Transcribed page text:

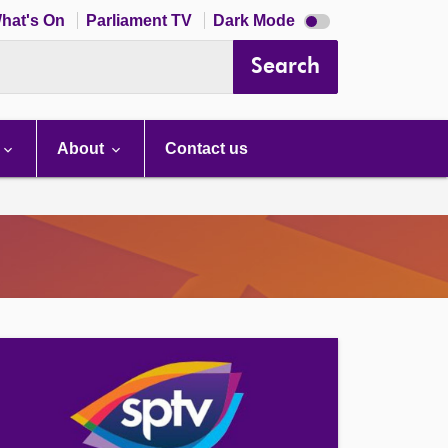
Dark
hat's On
Parliament TV
Dark Mode
mode
disabled
Search
About
Contact us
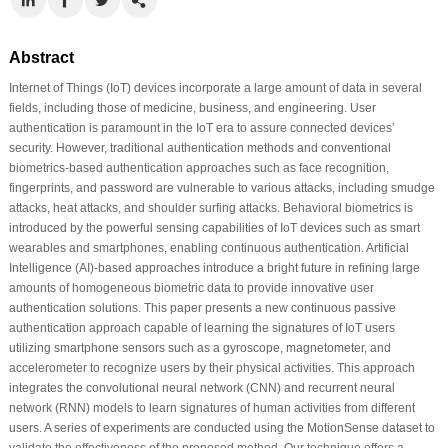
Abstract
Internet of Things (IoT) devices incorporate a large amount of data in several
fields, including those of medicine, business, and engineering. User
authentication is paramount in the IoT era to assure connected devices’
security. However, traditional authentication methods and conventional
biometrics-based authentication approaches such as face recognition,
fingerprints, and password are vulnerable to various attacks, including smudge
attacks, heat attacks, and shoulder surfing attacks. Behavioral biometrics is
introduced by the powerful sensing capabilities of IoT devices such as smart
wearables and smartphones, enabling continuous authentication. Artificial
Intelligence (AI)-based approaches introduce a bright future in refining large
amounts of homogeneous biometric data to provide innovative user
authentication solutions. This paper presents a new continuous passive
authentication approach capable of learning the signatures of IoT users
utilizing smartphone sensors such as a gyroscope, magnetometer, and
accelerometer to recognize users by their physical activities. This approach
integrates the convolutional neural network (CNN) and recurrent neural
network (RNN) models to learn signatures of human activities from different
users. A series of experiments are conducted using the MotionSense dataset to
validate the effectiveness of the proposed method. Our technique offers a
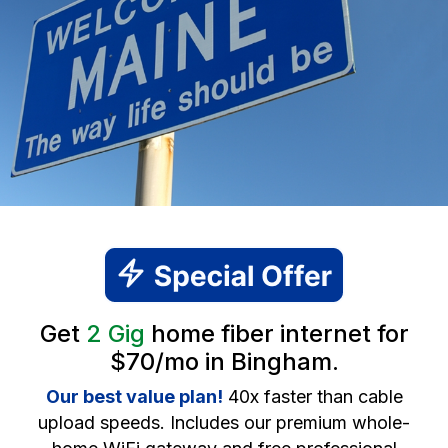
Get
2 Gig
home fiber internet for
$70/mo in Bingham.
Our best value plan!
40x faster than cable
upload speeds. Includes our premium whole-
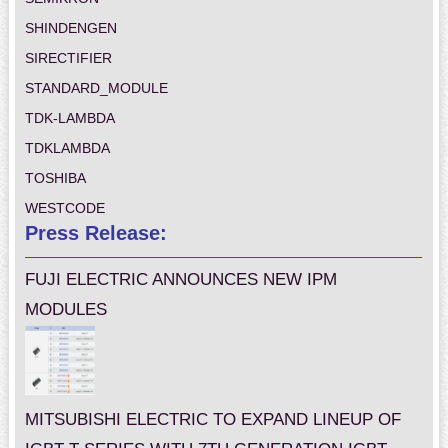
SHINDENGEN
SIRECTIFIER
STANDARD_MODULE
TDK-LAMBDA
TDKLAMBDA
TOSHIBA
WESTCODE
Press Release:
FUJI ELECTRIC ANNOUNCES NEW IPM
MODULES
MITSUBISHI ELECTRIC TO EXPAND LINEUP OF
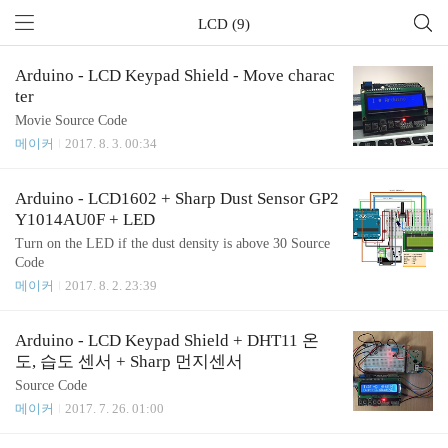
LCD (9)
Arduino - LCD Keypad Shield - Move charac
ter
Movie Source Code
메이커
2017. 8. 3. 00:34
Arduino - LCD1602 + Sharp Dust Sensor GP2
Y1014AU0F + LED
Turn on the LED if the dust density is above 30 Source
Code
메이커
2017. 8. 2. 23:39
Arduino - LCD Keypad Shield + DHT11 온
도, 습도 센서 + Sharp 먼지센서
Source Code
메이커
2017. 7. 26. 01:00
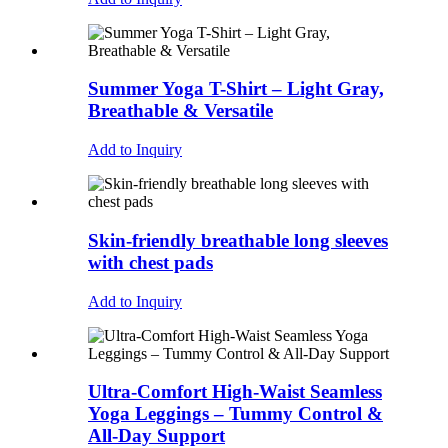
Summer Yoga T-Shirt – Light Gray,
Breathable & Versatile
Add to Inquiry
Skin-friendly breathable long sleeves
with chest pads
Add to Inquiry
Ultra-Comfort High-Waist Seamless
Yoga Leggings – Tummy Control &
All-Day Support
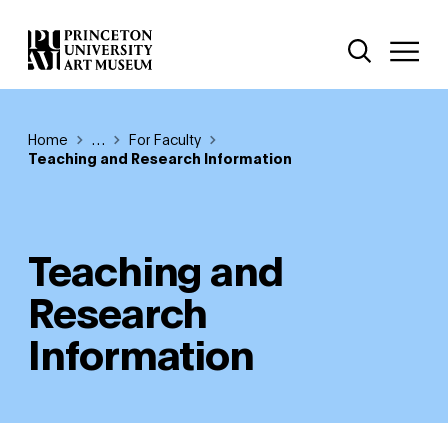
Skip
Additional Nav
to
Open Site 
Open 
main
content
Breadcrumb
Home
Reveal additional links
…
For Faculty
Teaching and Research Information
Teaching and
Research
Information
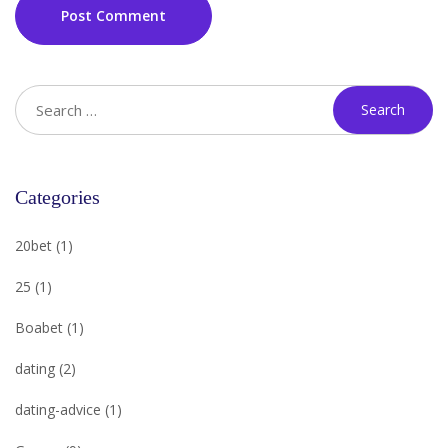
Post Comment
Categories
20bet
(1)
25
(1)
Boabet
(1)
dating
(2)
dating-advice
(1)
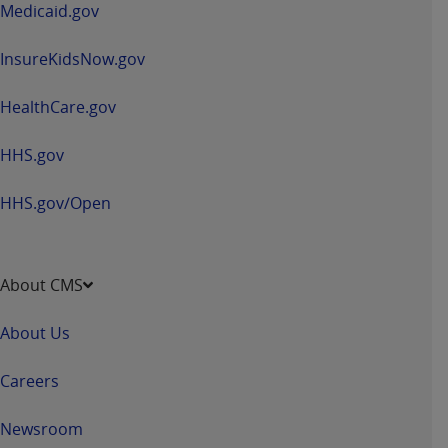
Medicaid.gov
InsureKidsNow.gov
HealthCare.gov
HHS.gov
HHS.gov/Open
About CMS
About Us
Careers
Newsroom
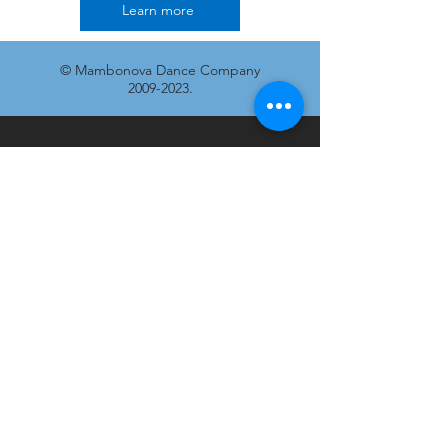
Learn more
© Mambonova Dance Company
2009-2023
.
Join our mailing list
Don’t miss out!
Email
Subscribe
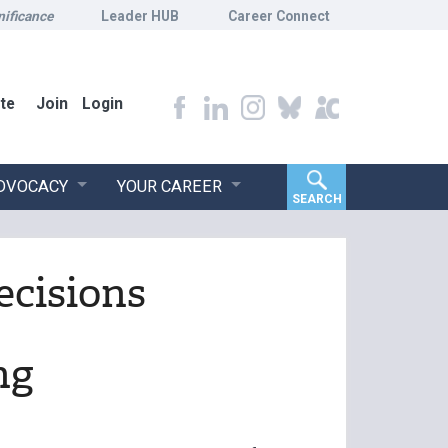
nificance
Leader HUB
Career Connect
te
Join
Login
ADVOCACY
YOUR CAREER
SEARCH
ecisions
ng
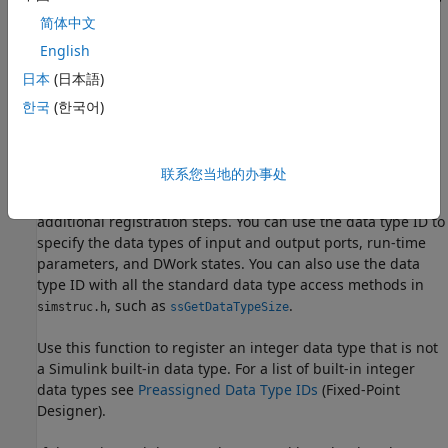
, or the fixed-point data type specified by the
scaled double
简体中文
other arguments of the function.
English
Specify
to ignore the
setting.
日本
(日本語)
FALSE
DataTypeOverride
한국
(한국어)
Description
This function fully registers an integer data type with
联系您当地的办事处
Simulink and returns a data type ID. Unlike the Simulink
function
, you do not need to take any
ssRegisterDataType
additional registration steps. You can use the data type ID to
specify the data types of input and output ports, run-time
parameters, and DWork states. You can also use the data
type ID with all the standard data type access methods in
, such as
.
simstruc.h
ssGetDataTypeSize
Use this function to register an integer data type that is not
a Simulink built-in data type. For a list of built-in integer
data types see
Preassigned Data Type IDs
(Fixed-Point
Designer)
.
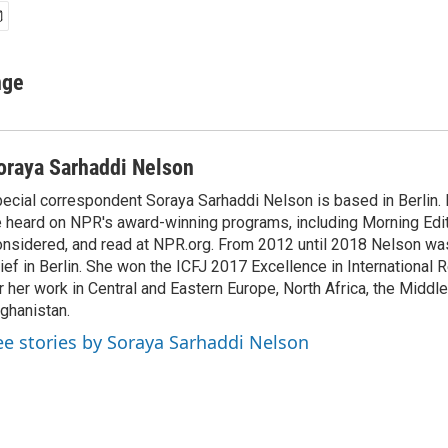
nge
oraya Sarhaddi Nelson
ecial correspondent Soraya Sarhaddi Nelson is based in Berlin. 
 heard on NPR's award-winning programs, including Morning Edit
nsidered, and read at NPR.org. From 2012 until 2018 Nelson w
ief in Berlin. She won the ICFJ 2017 Excellence in International
r her work in Central and Eastern Europe, North Africa, the Middl
ghanistan.
ee stories by Soraya Sarhaddi Nelson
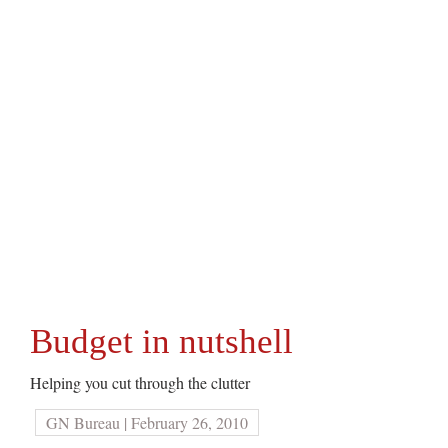
Budget in nutshell
Helping you cut through the clutter
GN Bureau | February 26, 2010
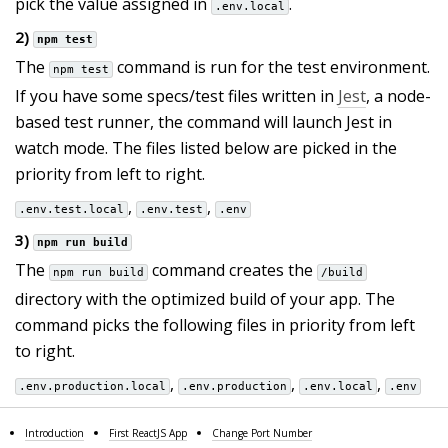
pick the value assigned in
.
.env.local
2)
npm test
The
command is run for the test environment.
npm test
If you have some specs/test files written in
Jest
, a node-
based test runner, the command will launch Jest in
watch mode. The files listed below are picked in the
priority from left to right.
,
,
.env.test.local
.env.test
.env
3)
npm run build
The
command creates the
npm run build
/build
directory with the optimized build of your app. The
command picks the following files in priority from left
to right.
,
,
,
.env.production.local
.env.production
.env.local
.env
Introduction
First ReactJS App
Change Port Number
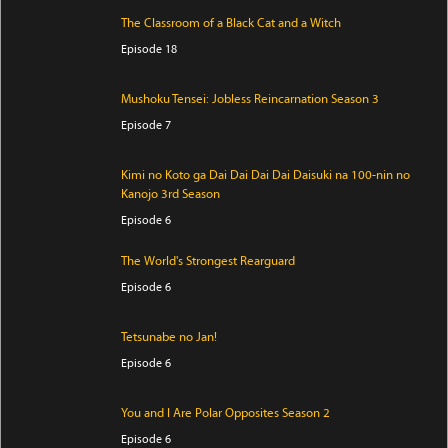
The Classroom of a Black Cat and a Witch
Episode 18
Mushoku Tensei: Jobless Reincarnation Season 3
Episode 7
Kimi no Koto ga Dai Dai Dai Dai Daisuki na 100-nin no
Kanojo 3rd Season
Episode 6
The World's Strongest Rearguard
Episode 6
Tetsunabe no Jan!
Episode 6
You and I Are Polar Opposites Season 2
Episode 6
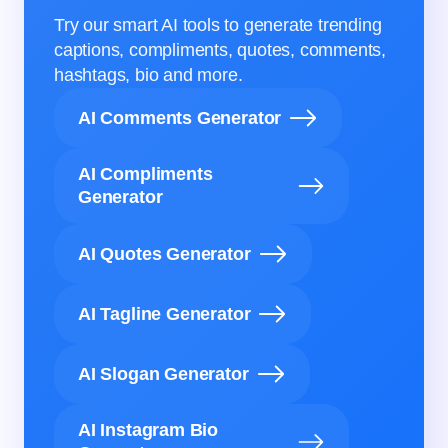
Try our smart AI tools to generate trending
captions, compliments, quotes, comments,
hashtags, bio and more.
AI Comments Generator
AI Compliments
Generator
AI Quotes Generator
AI Tagline Generator
AI Slogan Generator
AI Instagram Bio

__What the exercise asks__:
Find every line in the data above that contains the word "large", and copy each of those lines.

__Response box__:
Internet of Things (IoT) devices incorporate a large amount of data in several
Intelligence (AI)-based approaches introduce a bright future in refining large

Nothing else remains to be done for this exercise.